## Document excerpt
:::::

*15:17*[Pub][ePrint] A Counterexample to the Chain Rule for Conditional HILL Entropy, by Stephan Krenn and Krzysztof Pietrzak and Akshay Wadia and Daniel Wichs

Most entropy notions $H(.)$ like Shannon or min-entropy satisfy a chain rule stating that for random variables $X,Z$ and $A$ we have $H(X|Z,A)\\ge H(X|Z)-|A|$. That is, by conditioning on $A$ the entropy of $X$ can decrease by at most the bitlength $|A|$ of $A$.

Such chain rules are known to hold for some computational entropy notions like

Yao\'s and unpredictability-entropy. For HILL entropy, the computational analogue of

min-entropy, the chain rule is of special interest and has found many applications, including leakage-resilient cryptography, deterministic encryption and memory delegation.

These applications rely on restricted special cases of the chain rule. Whether the chain rule for conditional HILL entropy holds in general was an open problem for which we give a strong negative answer: We construct joint distributions $(X,Z,A)$, where $A$ is a

distribution over a \\emph{single} bit, such that the HILL entropy $H_\\infty(X|Z)$ is

large but $H_\\infty(X|Z,A)$ is basically zero.

Our counterexample just makes the minimal assumption that

${\\bf NP}\\nsubseteq{\\bf P/poly}$. Under the stronger assumption that

injective one-way function exist, we can make all the distributions efficiently samplable.

Finally, we show that some more sophisticated cryptographic objects

like lossy functions can be used to sample a distribution constituting a counterexample to the chain rule making only a single invocation to the underlying object.

:::::

## Assignment 1
In the abstract about the chain rule for conditional HILL entropy, what is the only assumption the counterexample needs?
## Assignment 2
Summarize the abstract about the chain rule for conditional HILL entropy in two sentences.

## Given data
:::::

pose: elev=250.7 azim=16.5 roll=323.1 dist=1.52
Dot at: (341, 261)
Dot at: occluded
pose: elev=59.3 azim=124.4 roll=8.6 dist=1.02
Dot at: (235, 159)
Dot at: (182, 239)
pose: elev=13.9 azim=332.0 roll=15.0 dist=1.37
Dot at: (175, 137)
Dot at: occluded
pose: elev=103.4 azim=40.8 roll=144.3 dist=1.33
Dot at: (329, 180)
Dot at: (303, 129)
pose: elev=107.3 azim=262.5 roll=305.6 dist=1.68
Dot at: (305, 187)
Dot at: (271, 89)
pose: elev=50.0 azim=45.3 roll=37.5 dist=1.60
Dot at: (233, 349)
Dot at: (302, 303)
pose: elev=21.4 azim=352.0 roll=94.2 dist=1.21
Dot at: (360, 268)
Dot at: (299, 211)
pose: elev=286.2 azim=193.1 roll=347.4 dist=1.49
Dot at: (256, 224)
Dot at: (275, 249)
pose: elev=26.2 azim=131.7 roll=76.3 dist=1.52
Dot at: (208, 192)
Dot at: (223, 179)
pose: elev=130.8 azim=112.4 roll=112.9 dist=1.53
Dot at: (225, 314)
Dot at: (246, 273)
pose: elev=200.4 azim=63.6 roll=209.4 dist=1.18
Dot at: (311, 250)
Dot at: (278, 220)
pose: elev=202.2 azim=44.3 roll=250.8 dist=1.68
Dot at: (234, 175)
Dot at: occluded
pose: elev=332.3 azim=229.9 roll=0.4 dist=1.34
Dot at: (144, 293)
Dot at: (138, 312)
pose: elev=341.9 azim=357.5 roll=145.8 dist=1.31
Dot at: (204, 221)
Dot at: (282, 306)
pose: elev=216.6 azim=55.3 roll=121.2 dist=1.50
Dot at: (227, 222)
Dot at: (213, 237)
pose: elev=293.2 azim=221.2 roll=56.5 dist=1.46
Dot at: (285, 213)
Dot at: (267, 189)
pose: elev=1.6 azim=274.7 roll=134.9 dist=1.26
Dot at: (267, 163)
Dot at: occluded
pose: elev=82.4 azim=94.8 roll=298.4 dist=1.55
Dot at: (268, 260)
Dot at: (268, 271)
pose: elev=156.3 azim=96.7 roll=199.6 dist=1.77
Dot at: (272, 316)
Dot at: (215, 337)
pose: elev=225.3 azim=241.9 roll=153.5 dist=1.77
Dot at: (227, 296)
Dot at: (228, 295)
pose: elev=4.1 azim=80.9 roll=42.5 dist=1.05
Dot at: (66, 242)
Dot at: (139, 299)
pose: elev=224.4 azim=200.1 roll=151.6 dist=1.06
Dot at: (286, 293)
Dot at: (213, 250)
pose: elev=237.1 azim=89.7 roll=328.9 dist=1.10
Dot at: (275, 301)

:::::

## Result 1
That NP is not contained in P/poly.

## Result 2
Shannon entropy, min-entropy and some computational notions satisfy a chain rule under which conditioning on A lowers the entropy of X by at most the bitlength of A, and restricted cases of this rule for HILL entropy support applications such as leakage-resilient cryptography, deterministic encryption and memory delegation. The authors settle the open question of whether the rule holds in general for conditional HILL entropy by building distributions where conditioning on a single bit drives the HILL entropy from large to essentially zero, assuming only that NP is not contained in P/poly, and they make the distributions efficiently samplable if injective one-way functions exist.